INPUT MATERIAL:
- - - - - - -
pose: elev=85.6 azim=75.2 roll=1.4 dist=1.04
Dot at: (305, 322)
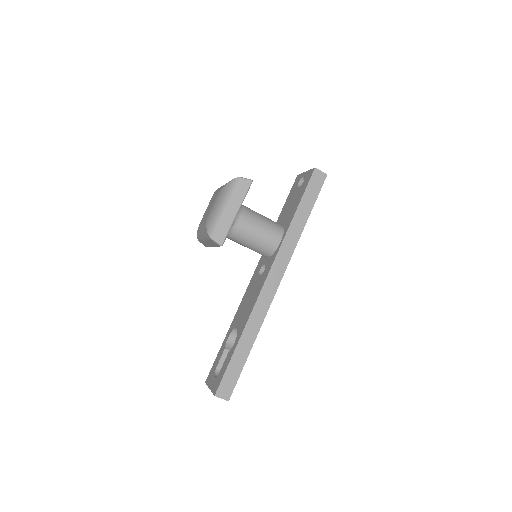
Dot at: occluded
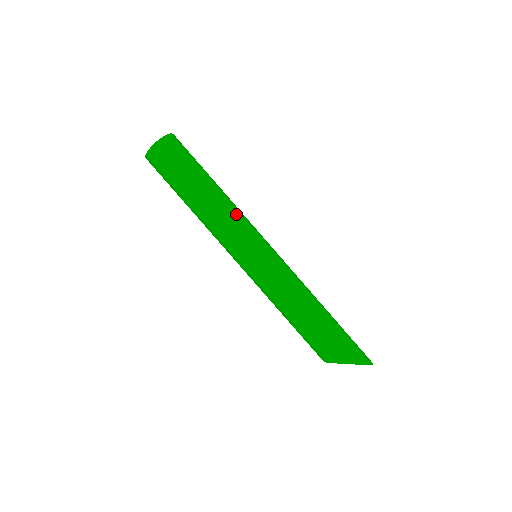
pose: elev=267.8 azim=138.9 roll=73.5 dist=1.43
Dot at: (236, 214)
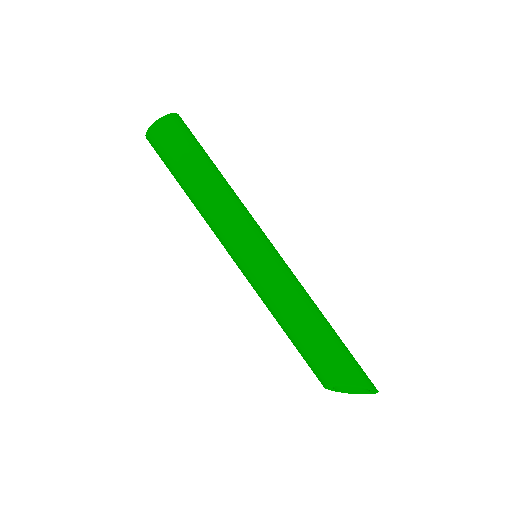
Dot at: (241, 204)
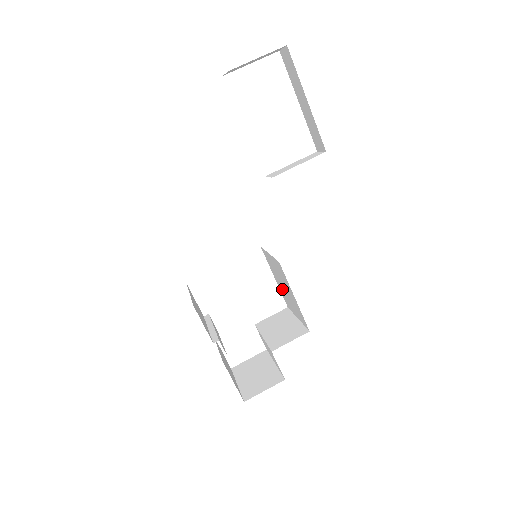
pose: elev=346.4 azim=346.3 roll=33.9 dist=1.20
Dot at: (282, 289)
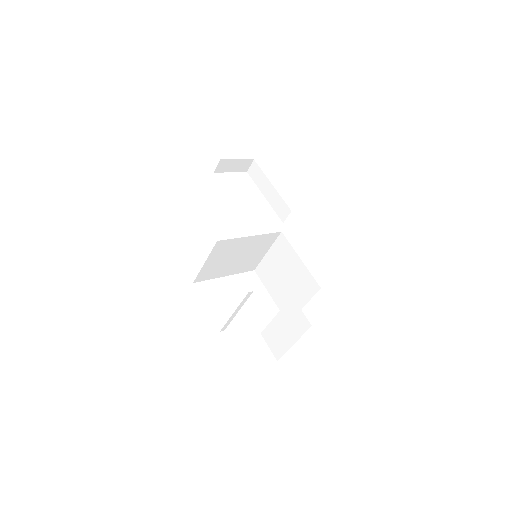
Dot at: (282, 293)
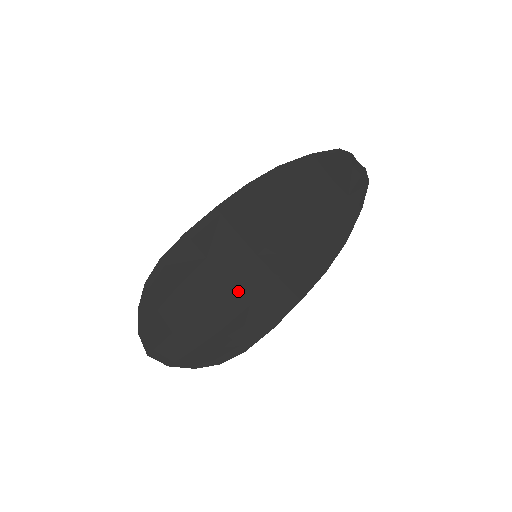
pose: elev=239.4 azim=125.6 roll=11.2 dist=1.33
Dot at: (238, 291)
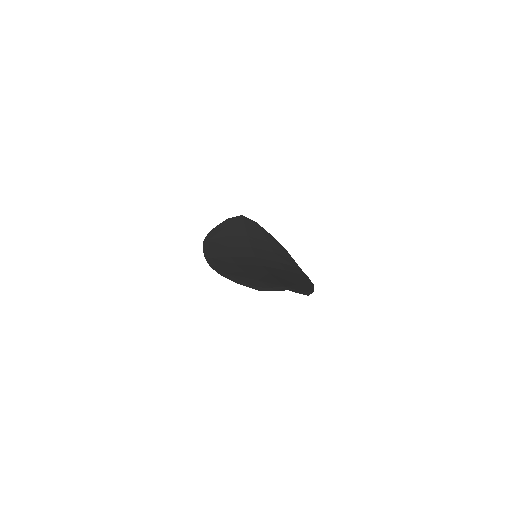
Dot at: occluded
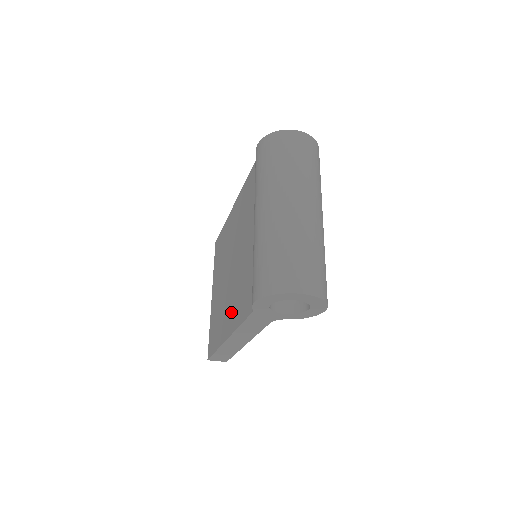
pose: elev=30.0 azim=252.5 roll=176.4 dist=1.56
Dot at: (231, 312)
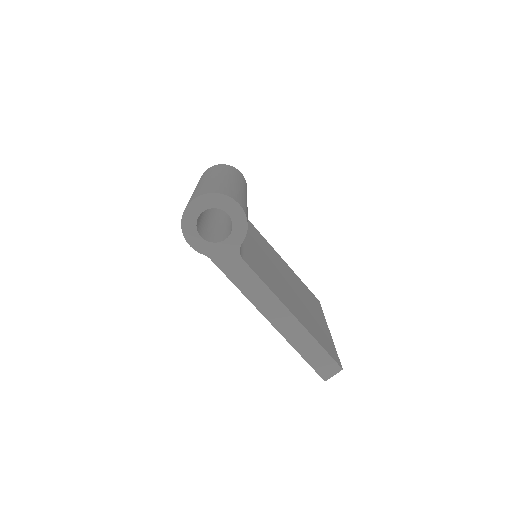
Dot at: occluded
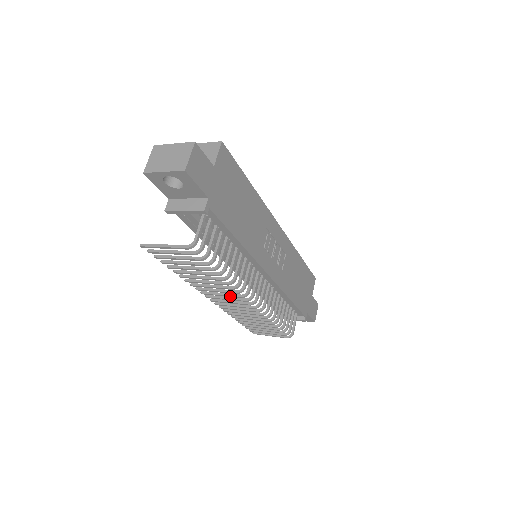
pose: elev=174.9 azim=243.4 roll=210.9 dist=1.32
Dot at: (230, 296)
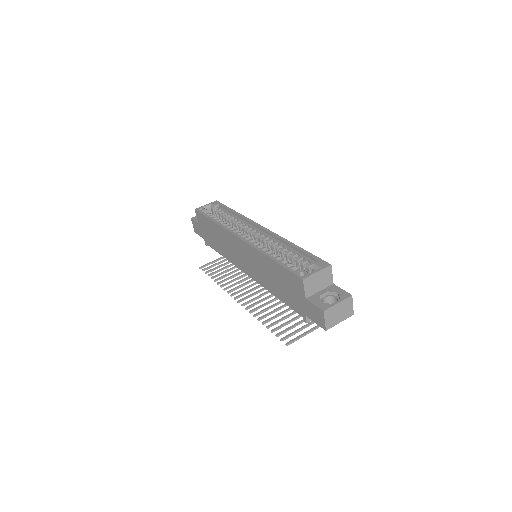
Dot at: occluded
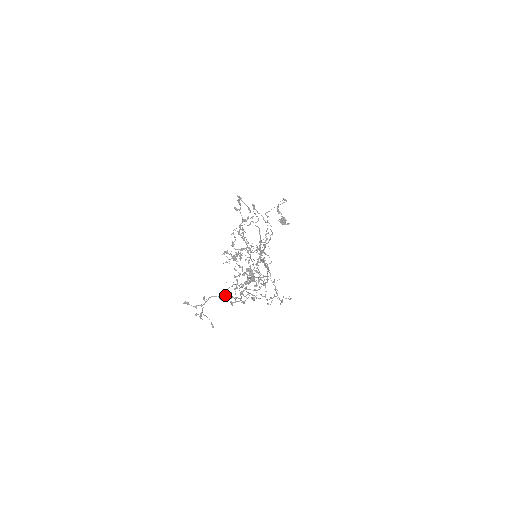
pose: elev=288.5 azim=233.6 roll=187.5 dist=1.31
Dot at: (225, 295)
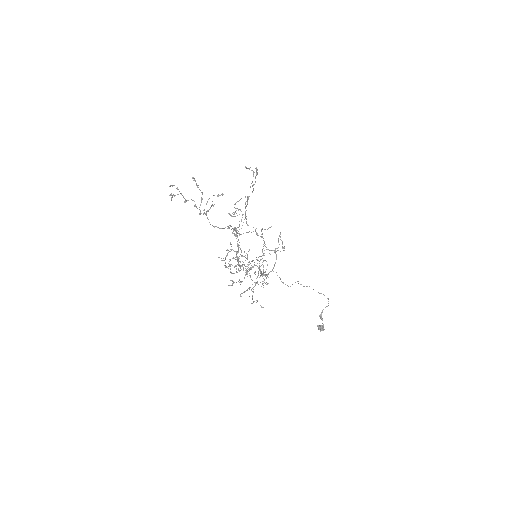
Dot at: (194, 178)
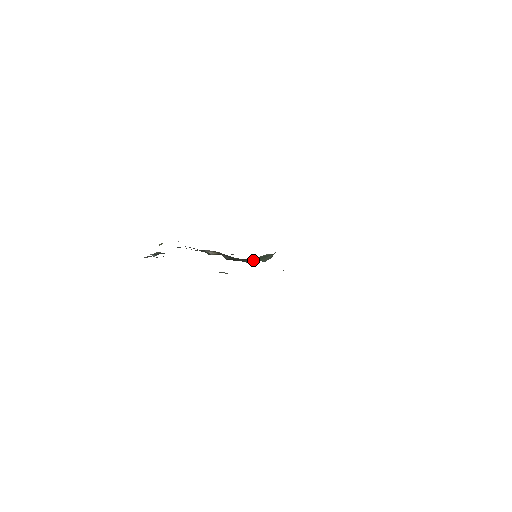
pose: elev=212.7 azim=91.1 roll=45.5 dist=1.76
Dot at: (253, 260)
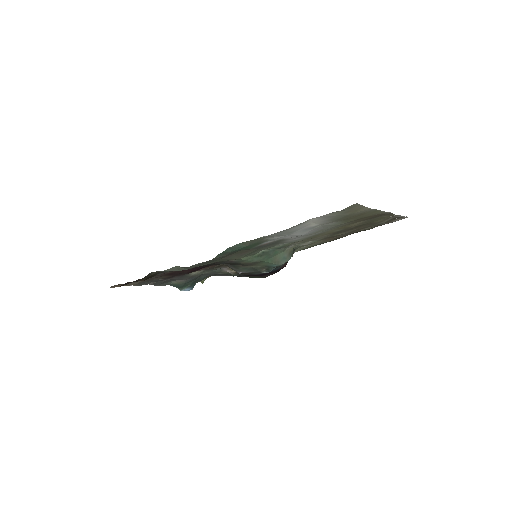
Dot at: (268, 267)
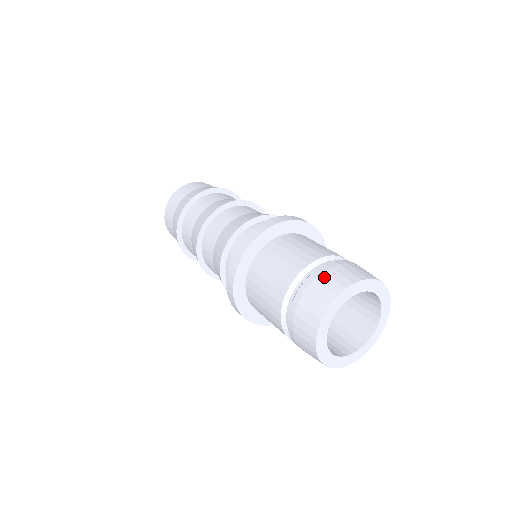
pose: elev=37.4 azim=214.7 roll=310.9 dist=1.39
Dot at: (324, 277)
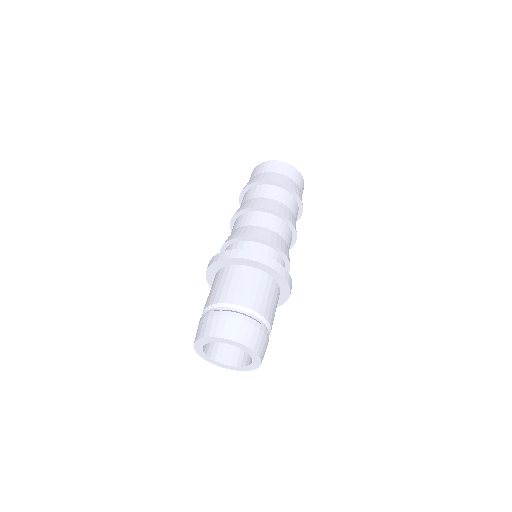
Dot at: (231, 321)
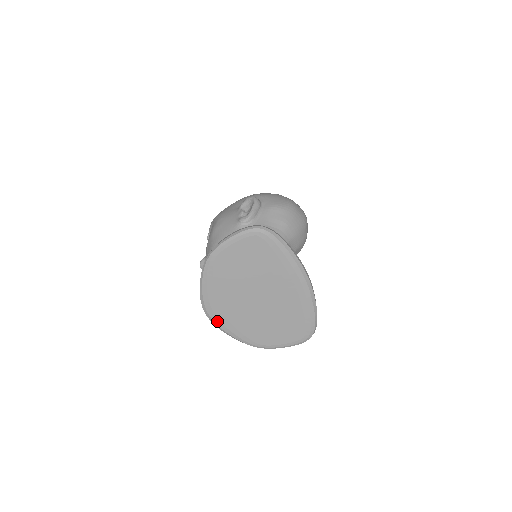
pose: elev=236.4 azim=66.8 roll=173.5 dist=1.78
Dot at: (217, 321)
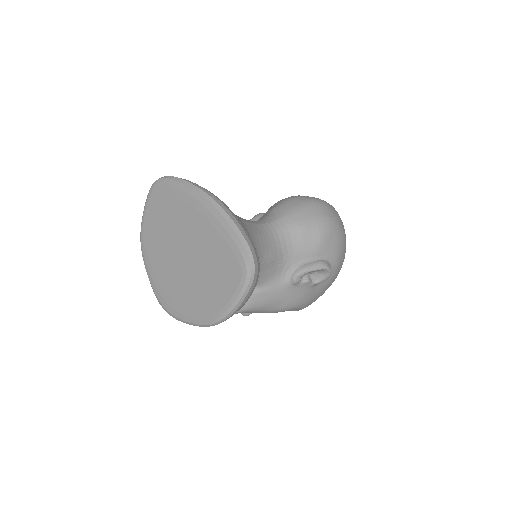
Dot at: (172, 310)
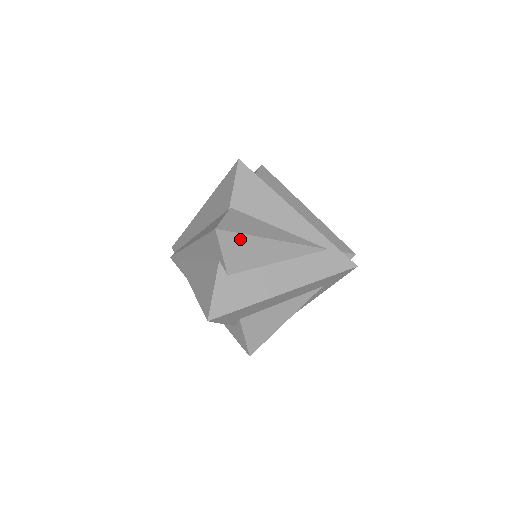
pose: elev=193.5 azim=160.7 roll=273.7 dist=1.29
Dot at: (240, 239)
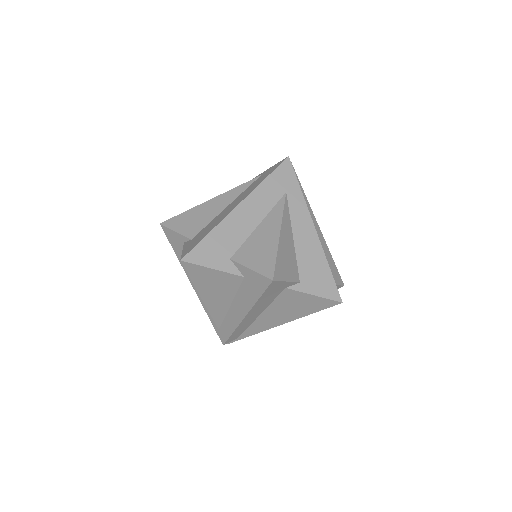
Dot at: (183, 216)
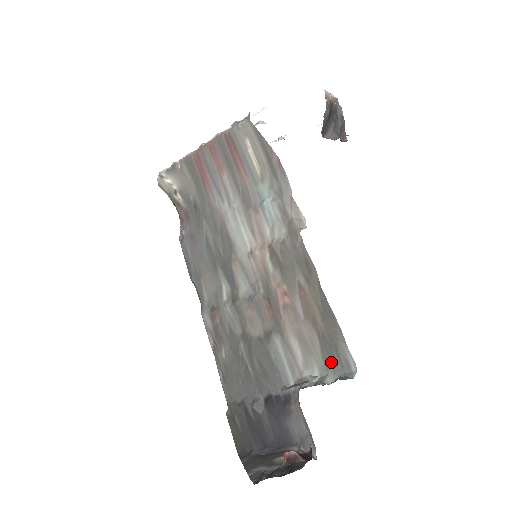
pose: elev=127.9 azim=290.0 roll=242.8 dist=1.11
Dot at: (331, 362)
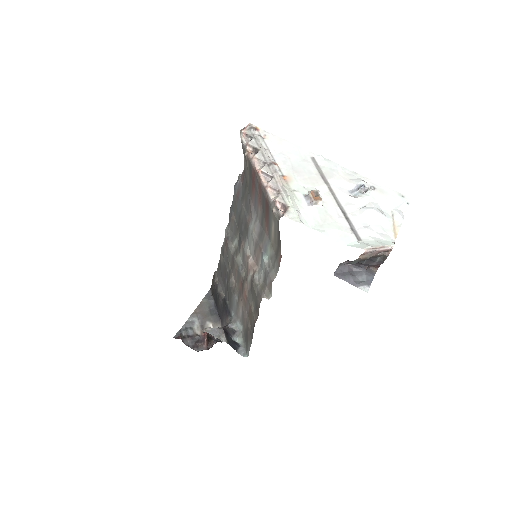
Dot at: (245, 338)
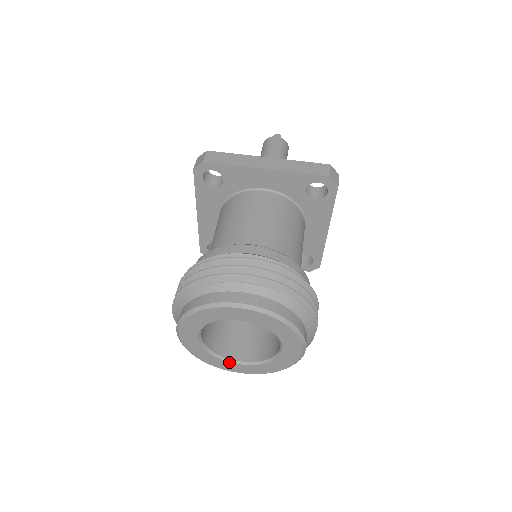
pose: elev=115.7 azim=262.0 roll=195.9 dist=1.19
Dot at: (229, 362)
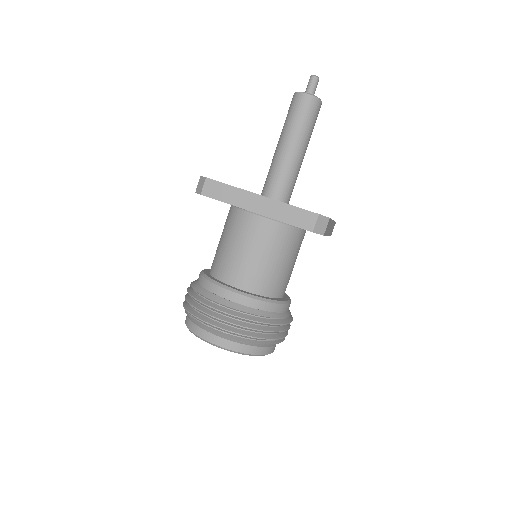
Dot at: occluded
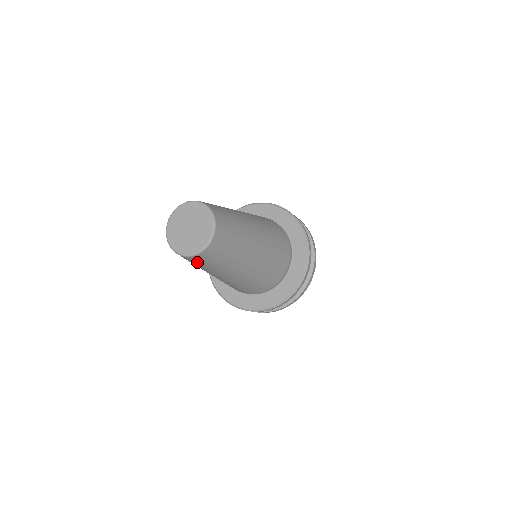
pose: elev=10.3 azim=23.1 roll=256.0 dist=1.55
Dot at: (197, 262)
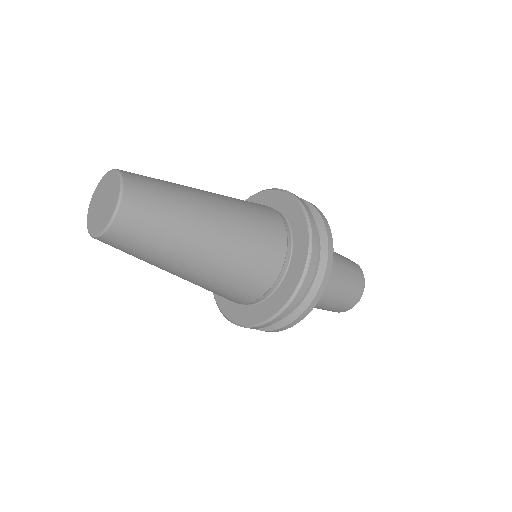
Dot at: (140, 221)
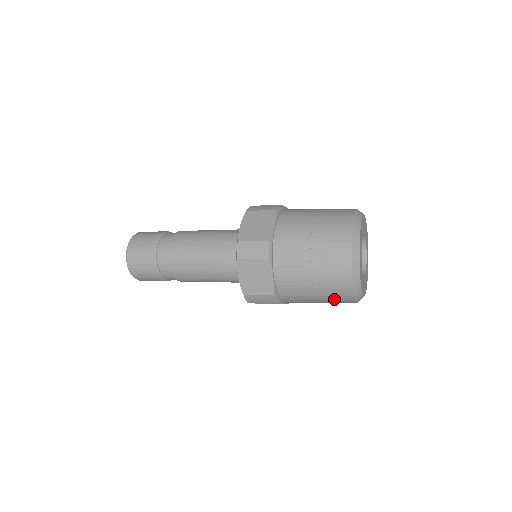
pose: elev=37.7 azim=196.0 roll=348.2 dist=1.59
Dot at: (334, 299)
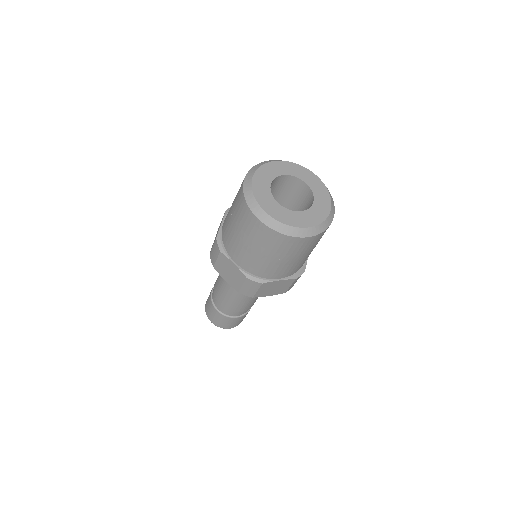
Dot at: (282, 248)
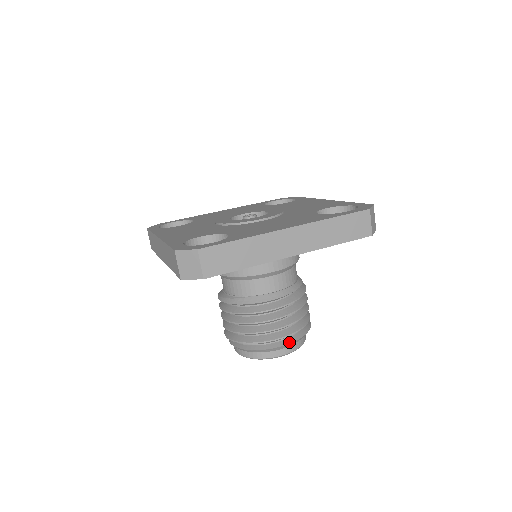
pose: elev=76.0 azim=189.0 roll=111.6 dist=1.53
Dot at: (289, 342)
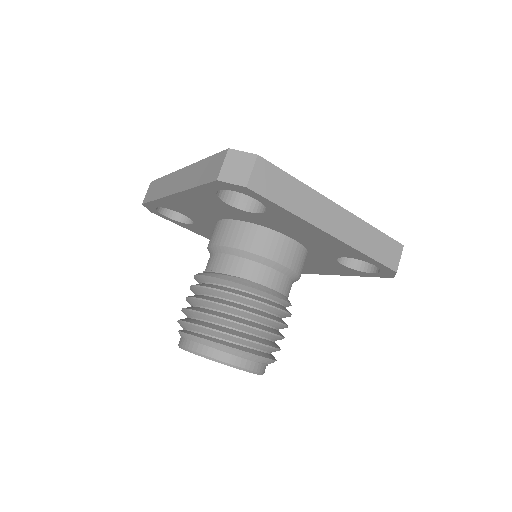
- - - - - - -
SET PROBLEM: In the records, from the line containing "pose: elev=239.4 azim=125.6" through the end of the records, both ends included, swap every "pose" for "camera" and leave everything else unchanged. Give only those lines, without the pictures.

SOLVED PROBLEM:
camera: elev=239.4 azim=125.6 roll=11.2 dist=1.33
Dot at: (238, 291)
Dot at: occluded
camera: elev=30.0 azim=252.5 roll=176.4 dist=1.56
Dot at: (231, 312)
Dot at: occluded
camera: elev=174.9 azim=243.4 roll=210.9 dist=1.32
Dot at: (230, 296)
Dot at: occluded
camera: elev=288.5 azim=233.6 roll=187.5 dist=1.31
Dot at: (225, 295)
Dot at: (194, 178)
camera: elev=212.7 azim=91.1 roll=45.5 dist=1.76
Dot at: (253, 260)
Dot at: (268, 267)
camera: elev=37.4 azim=214.7 roll=310.9 dist=1.39
Dot at: (324, 277)
Dot at: (231, 321)
camera: elev=236.4 azim=66.8 roll=173.5 dist=1.78
Dot at: (217, 321)
Dot at: (172, 310)
camera: elev=193.5 azim=160.7 roll=273.7 dist=1.29
Dot at: (240, 239)
Dot at: (183, 216)
camera: elev=127.9 azim=290.0 roll=242.8 dist=1.11
Dot at: (331, 362)
Dot at: (245, 338)
camera: elev=115.7 azim=262.0 roll=195.9 dist=1.19
Dot at: (229, 362)
Dot at: occluded
camera: elev=10.3 azim=23.1 roll=256.0 dist=1.55
Dot at: (197, 262)
Dot at: (140, 221)
camera: elev=37.7 azim=196.0 roll=348.2 dist=1.59
Dot at: (334, 299)
Dot at: (282, 248)
camera: elev=76.0 azim=189.0 roll=111.6 dist=1.53
Dot at: (289, 342)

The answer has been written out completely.